Sarah Johnson, CFO.com | US
June 25, 2010
Shareholders have weighed in on companies' choices for outside accounting firms in higher numbers this year. The uptick comes after a Securities and Exchange Commission rule went into effect that had nothing to do with how companies pick which audit firms will review their financials every year.
Rather, the rule — which became effective for all 2010 shareholder meetings — prohibits brokers from voting in director elections without their customers' direction. After the SEC approved the rule last summer, lawyers and proxy advisory firms predicted that companies would see a lower retail-vote turnout, prompting them to add routine matters to their ballots to reach a quorum. (Brokers can still cast discretionary votes on routine items, such as the ratification of accounting firms.)
"It's a technicality," explains Frederick Lipman, a partner at Blank Rome LLP and president of the Association of Audit Committees. "Everyone will have shareholders voting on auditors for this reason [to reach a quorum] alone." Indeed, during this year's proxy season, 66% of companies held such a vote, compared with 52.9% in 2009, according to data compiled by corporate-governance advisory firm RiskMetrics Group and shared with CFO.
To be sure, rarely do shareholders ever vote against an accounting firm. For the past three years, just about 99% of the votes have been in support of the auditor-ratification proposals for companies in the Russell 3000 Index that held shareholder meetings between January and mid-March, according to RiskMetrics. "The ratification is not binding, but it can be used by investors to send the message to the company about dissatisfaction with the audit process," says Carol Bowie, who heads RiskMetrics's Governance Institute.

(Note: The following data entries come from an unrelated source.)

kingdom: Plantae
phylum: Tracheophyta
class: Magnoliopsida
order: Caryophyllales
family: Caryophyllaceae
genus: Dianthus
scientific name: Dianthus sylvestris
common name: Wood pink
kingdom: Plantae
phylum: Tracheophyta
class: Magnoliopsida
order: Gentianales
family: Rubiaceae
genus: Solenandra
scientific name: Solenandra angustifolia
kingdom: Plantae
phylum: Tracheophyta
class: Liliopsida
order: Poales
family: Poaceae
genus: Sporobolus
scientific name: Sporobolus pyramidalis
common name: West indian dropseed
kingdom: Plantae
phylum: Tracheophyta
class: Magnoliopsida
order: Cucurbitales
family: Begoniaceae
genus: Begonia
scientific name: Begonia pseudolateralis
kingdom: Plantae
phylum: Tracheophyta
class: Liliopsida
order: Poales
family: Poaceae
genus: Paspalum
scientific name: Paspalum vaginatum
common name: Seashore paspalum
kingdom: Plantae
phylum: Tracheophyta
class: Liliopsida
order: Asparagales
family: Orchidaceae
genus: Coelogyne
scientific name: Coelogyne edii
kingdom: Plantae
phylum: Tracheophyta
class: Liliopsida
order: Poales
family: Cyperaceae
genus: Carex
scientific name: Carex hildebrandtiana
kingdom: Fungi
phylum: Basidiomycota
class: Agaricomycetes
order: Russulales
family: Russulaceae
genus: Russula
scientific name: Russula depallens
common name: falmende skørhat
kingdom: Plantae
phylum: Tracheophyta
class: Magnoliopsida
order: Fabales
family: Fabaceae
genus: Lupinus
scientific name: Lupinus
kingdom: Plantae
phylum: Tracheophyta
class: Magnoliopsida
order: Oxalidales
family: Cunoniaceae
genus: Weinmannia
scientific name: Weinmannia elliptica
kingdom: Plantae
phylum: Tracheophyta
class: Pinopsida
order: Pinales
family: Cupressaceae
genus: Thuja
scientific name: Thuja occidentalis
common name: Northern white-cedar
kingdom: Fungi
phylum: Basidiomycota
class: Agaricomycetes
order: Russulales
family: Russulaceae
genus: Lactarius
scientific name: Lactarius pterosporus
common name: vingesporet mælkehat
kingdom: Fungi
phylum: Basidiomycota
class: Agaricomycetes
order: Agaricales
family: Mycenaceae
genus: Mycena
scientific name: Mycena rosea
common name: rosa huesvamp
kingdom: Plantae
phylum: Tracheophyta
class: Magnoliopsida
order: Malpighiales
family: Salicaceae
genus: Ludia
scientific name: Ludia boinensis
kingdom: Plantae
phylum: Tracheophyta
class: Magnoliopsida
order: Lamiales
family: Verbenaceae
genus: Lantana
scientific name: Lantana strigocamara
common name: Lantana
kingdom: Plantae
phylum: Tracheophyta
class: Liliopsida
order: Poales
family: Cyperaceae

The SEC's decision to eliminate broker discretionary voting in director elections approved a New York Stock Exchange proposal "designed to enhance corporate governance and accountability," according to an SEC press release. It also was intended to quell long-held criticism that uninstructed broker votes had distorted director elections, as brokers tended to automatically side with management's wishes. The change put more onus on companies — particularly those with a large retail base — to reach out to their shareholders by encouraging them to participate in upcoming elections, and made it more difficult to reach the minimum number of votes needed for a valid election.
The Sarbanes-Oxley Act gave audit committees the authority to hire and fire external accounting firms, although the decision is largely based on input from company management, including CFOs. Nearly two years ago, a Department of Treasury advisory committee suggested that more companies have their shareholders vote on auditors, as a way to keep audit committees more accountable to their oversight duties.
Another perceived benefit: such an allowance gives shareholders a tool in their back pockets if they suspect problems. "Most shareholders favor [the item] on the ballot," says Bowie. "They consider it a communication mechanism."